Some of the fine houses in the Prospect Hill Historic District were owned by supervisors at the mills, of which Hathway was, along with two other neighbors. While I cannot find a timeline, the house was abandoned for a time and the second photo here is from when it was in disrepair. Just love what has been done to this beauty to preserve it for eternity.
c. 1891. This home is located in the Prospect Hill Historic District, which overlooks the Willimantic River to the south and the Natchaug River to the east.
Most of the homes in this area were built after the Civil War and most completed by the end of the Victorian era, with nearly 460 houses standing by 1910.
The area has one of the highest concentrations of Victorian architecture in the state, including Second Empire and Queen Anne styles, Italianate, Stick, Shingle, and Eastlake styles. The "Hill" as the neighborhood was once known, also contained one of the largest concentrations of entrepreneurial talent in the region. While there were no extremes of wealth or poverty, it was home to a substantial middle class, at first, mostly descendants of old Yankee stock.
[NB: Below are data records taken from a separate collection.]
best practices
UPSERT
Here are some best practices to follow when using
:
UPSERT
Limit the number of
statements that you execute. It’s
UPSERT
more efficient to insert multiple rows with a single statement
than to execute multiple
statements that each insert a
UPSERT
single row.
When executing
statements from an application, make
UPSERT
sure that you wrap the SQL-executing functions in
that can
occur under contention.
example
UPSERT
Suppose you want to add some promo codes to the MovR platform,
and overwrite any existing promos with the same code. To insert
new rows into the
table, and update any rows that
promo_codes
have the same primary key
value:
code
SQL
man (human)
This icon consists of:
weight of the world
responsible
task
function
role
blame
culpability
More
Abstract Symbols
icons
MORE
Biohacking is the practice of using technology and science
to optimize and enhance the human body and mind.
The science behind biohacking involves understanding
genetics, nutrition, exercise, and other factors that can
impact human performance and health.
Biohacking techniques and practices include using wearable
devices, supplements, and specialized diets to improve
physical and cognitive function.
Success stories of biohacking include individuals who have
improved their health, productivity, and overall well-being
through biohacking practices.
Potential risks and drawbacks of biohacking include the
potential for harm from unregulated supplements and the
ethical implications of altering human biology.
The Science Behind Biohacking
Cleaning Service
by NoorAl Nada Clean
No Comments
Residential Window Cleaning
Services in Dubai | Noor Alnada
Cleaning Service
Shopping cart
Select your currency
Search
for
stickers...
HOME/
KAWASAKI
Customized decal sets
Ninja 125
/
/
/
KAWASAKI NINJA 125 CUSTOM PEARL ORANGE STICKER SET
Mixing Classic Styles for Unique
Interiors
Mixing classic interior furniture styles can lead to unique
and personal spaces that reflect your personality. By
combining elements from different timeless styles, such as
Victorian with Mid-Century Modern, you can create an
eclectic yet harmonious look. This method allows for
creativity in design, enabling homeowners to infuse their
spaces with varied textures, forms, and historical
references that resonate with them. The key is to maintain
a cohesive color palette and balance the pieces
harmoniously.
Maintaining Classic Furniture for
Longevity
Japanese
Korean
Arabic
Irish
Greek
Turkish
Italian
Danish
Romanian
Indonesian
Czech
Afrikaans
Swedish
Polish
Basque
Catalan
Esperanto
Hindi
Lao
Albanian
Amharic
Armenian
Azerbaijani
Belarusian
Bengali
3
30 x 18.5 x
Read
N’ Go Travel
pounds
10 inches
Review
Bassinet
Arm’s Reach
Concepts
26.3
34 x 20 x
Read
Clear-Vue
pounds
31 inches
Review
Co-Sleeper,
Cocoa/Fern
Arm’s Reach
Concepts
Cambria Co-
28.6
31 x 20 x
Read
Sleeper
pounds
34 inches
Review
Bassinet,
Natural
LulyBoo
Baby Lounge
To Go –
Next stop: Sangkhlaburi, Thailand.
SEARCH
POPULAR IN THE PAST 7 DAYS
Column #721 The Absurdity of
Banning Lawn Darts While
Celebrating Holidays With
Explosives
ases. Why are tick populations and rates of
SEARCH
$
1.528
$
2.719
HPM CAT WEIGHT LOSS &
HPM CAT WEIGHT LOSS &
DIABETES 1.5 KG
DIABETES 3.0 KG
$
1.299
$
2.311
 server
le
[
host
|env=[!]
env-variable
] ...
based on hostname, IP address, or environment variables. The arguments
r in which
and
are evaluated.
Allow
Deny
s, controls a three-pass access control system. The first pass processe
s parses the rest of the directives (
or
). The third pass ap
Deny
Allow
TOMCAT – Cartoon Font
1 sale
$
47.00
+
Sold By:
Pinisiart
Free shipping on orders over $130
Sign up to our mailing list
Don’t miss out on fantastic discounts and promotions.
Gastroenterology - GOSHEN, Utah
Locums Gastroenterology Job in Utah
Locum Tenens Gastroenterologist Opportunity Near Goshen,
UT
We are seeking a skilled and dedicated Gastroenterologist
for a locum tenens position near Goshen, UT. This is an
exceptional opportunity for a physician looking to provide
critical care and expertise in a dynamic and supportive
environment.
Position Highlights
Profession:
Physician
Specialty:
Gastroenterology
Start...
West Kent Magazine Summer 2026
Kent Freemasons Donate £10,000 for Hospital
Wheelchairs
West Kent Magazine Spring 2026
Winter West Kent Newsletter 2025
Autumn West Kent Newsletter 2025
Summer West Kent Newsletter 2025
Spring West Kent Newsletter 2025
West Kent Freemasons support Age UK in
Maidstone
The upper echelons of this class, the builders of the "mini mansions" on the more desirable streets, were managers and owners of mills and stores, commodity wholesalers, financiers and bankers, and educated professionals, and a number held elected or appointed local and state offices.
Willimantic evolved as a fully-fledged industrial city specializing in the manufacture of textiles and thread, as well as a regional hub for the railroads. Major mill complexes along the Willimantic River were erected for Windham Cotton on the west and Willimantic Linen Company, later the American Thread Company (ATCO), on the east.